Tuesday, November 22, 2016

The Life of a Tree: 1. Integration--and the lack of it

Humans are very much animals.  We think like animals, and we have the most regard for the other animals that are our closer relatives.  Plants are so different from us that they're hard to understand.  That very foreignness may be one reason I like them. 

Let's contrast them. 

Yes, insects like these milkweed tussock moth caterpillars are animals.
(Ask yourself: does it eat? then it's likely an animal.  Most also move.)

Most animals move.  Animals have sophisticated senses: chemical sensors (the nose), light and image sensors (eyes), vibration sensors (ears), etc.  Animals--at least, those much more complicated than jellies, sponges, flatworms, and clams--have nervous systems that provide very sophisticated and centralized coordination and control.  They circulate blood in a loop-like circulatory system, they have nerves with a brain that receives and processes information and responds back.  A sensory stimulus to any part of the body might result in a response by any other part or by the entire body.

Ponkapoag Pond, Blue Hills Reservation, August 2016.

Plants have none of this.  They do not generally move, and need not seek food since they make their own using light energy; indeed, photosynthesis is one of the characteristic traits of the plant kingdom.  They have two more-or-less independent one-way transport systems: one (called xylem) transports water and nutrients from the roots toward the stems and leaves where they are important to photosynthesis; another (called phloem) transports the food (sugars and the like) made in photosynthesis to tissues that cannot make their own, such as the stem and roots. 

Plants respond to stimuli, also.  They can sense gravity: roots grow reliably down, shoots upward.  Plants are sensitive to light, and in particular use the length of darkness to help regulate seasonal changes.  Temperature is a stimulus that, for example, triggers the beginning of spring growth.  Plants are sensitive to various chemicals, and can (famously) respond to the chemicals produced by nearby plants under insect attack: they will increase their own production of defensive toxic chemicals.  But there is no nervous system and very little centralization; responses are decentralized and local. 

A tree I remember on my college campus had grown up and enveloped a streetlight; as fall lengthened into winter, all the leaves turned and fell except those in a sphere around the light: these remained green as they became increasingly tattered and finally died in the winter without turning--all because those leaves did not experience the long darkness that signals fall to a tree.

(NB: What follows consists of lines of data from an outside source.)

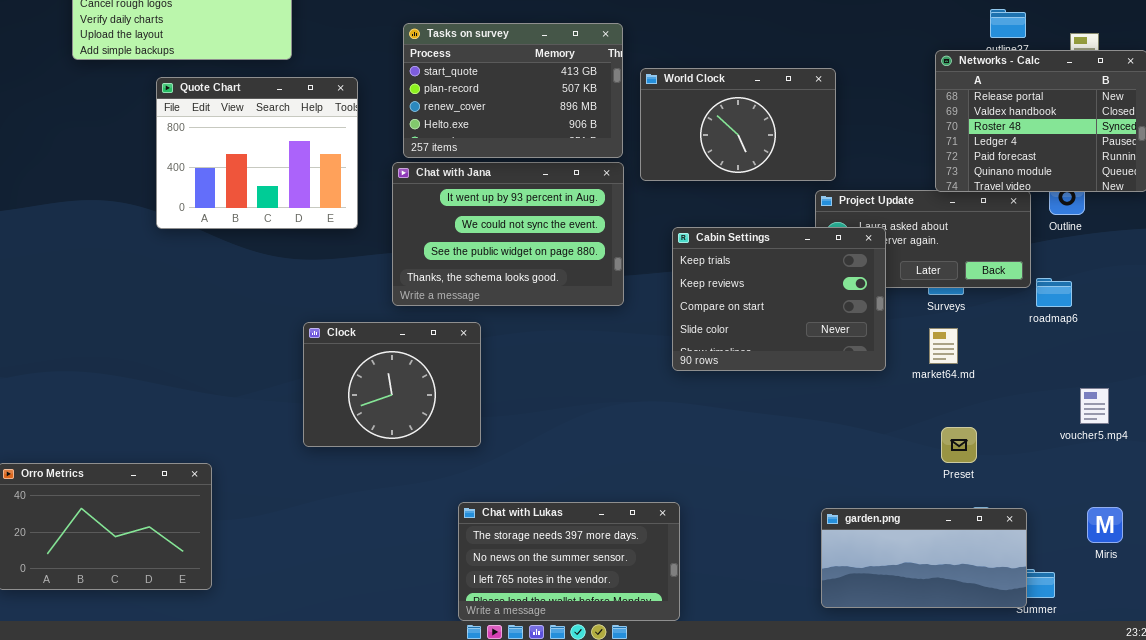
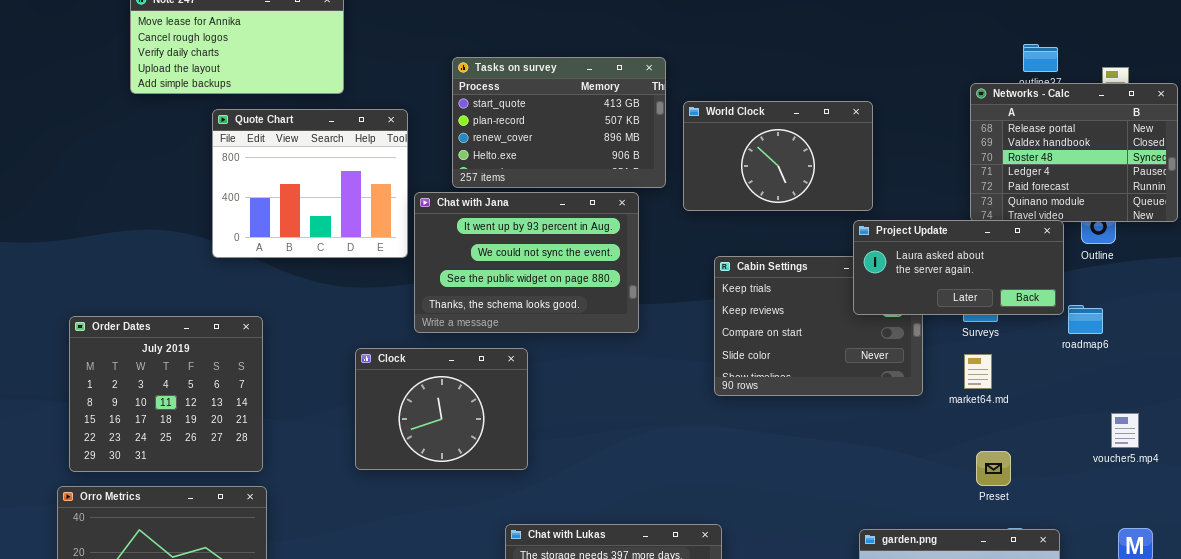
Chat with Jana: [392,162,624,306] -> [414,192,639,333], moved
Project Update: [815,190,1031,288] -> [853,220,1064,315], raised
Order Dates: none -> [69,316,263,472], opened

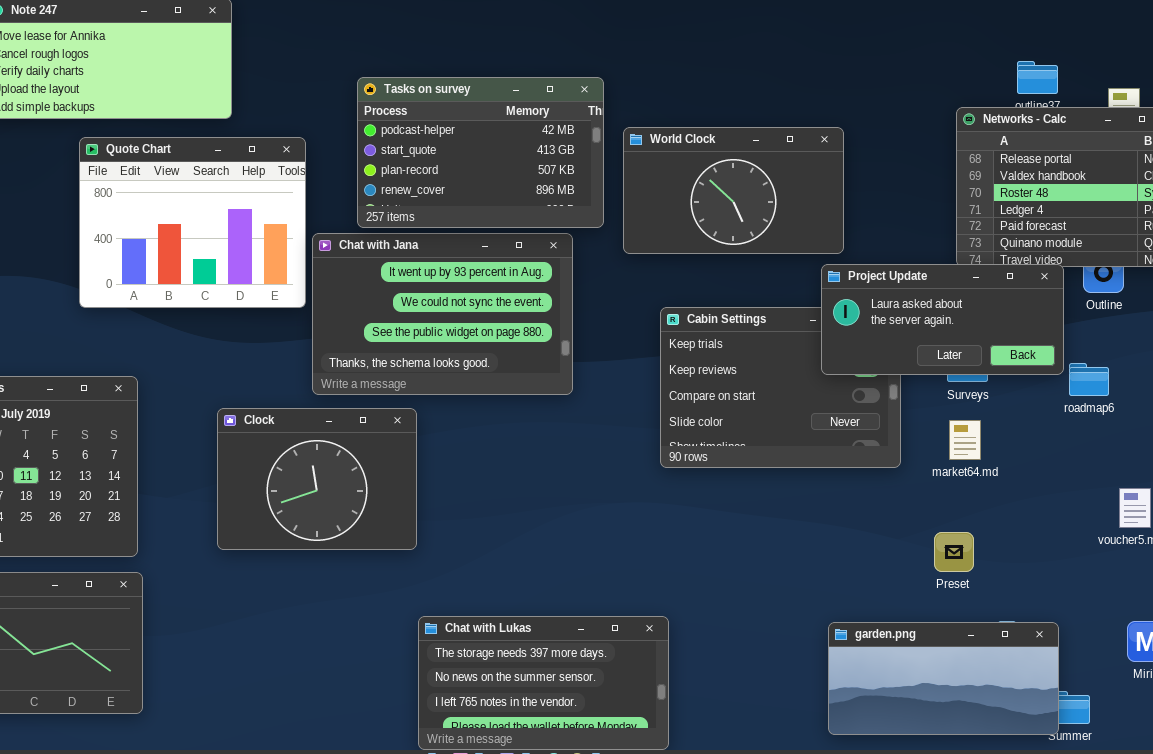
Tasks on survey: [452,57,666,188] -> [357,77,604,228], scrolled up 1 row
Clock: [355,348,528,470] -> [217,408,417,550], moved
Preset: [976,451,1011,486] -> [934,532,974,572], moved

Trees seem to behave in coordinated ways in sending roots out into more moist or fertile soils, or increasing root or shoot growth in a way that balances the two.  But these are very simple and mechanistic responses: roots in richer soil have more resources and so will grow faster, while a cut tree stump will often sprout rapidly because it has all the resources of a disproportionately large root system supplying water and nutrients.  The result only looks purposeful

Plant vascular tissue.  Xylem--a dead tissue that resembles household plumbing
--transports water and minerals from roots to leaves, drawn upward by evaporation of water
from leaf cell surfaces.  Phloem, made of living cells, transports sugar by bulk flow
from where it is most concentrated (in summer, the leaves where it is created) to where it is
least concentrated (stems and roots that need food but cannot make it as green leaves can).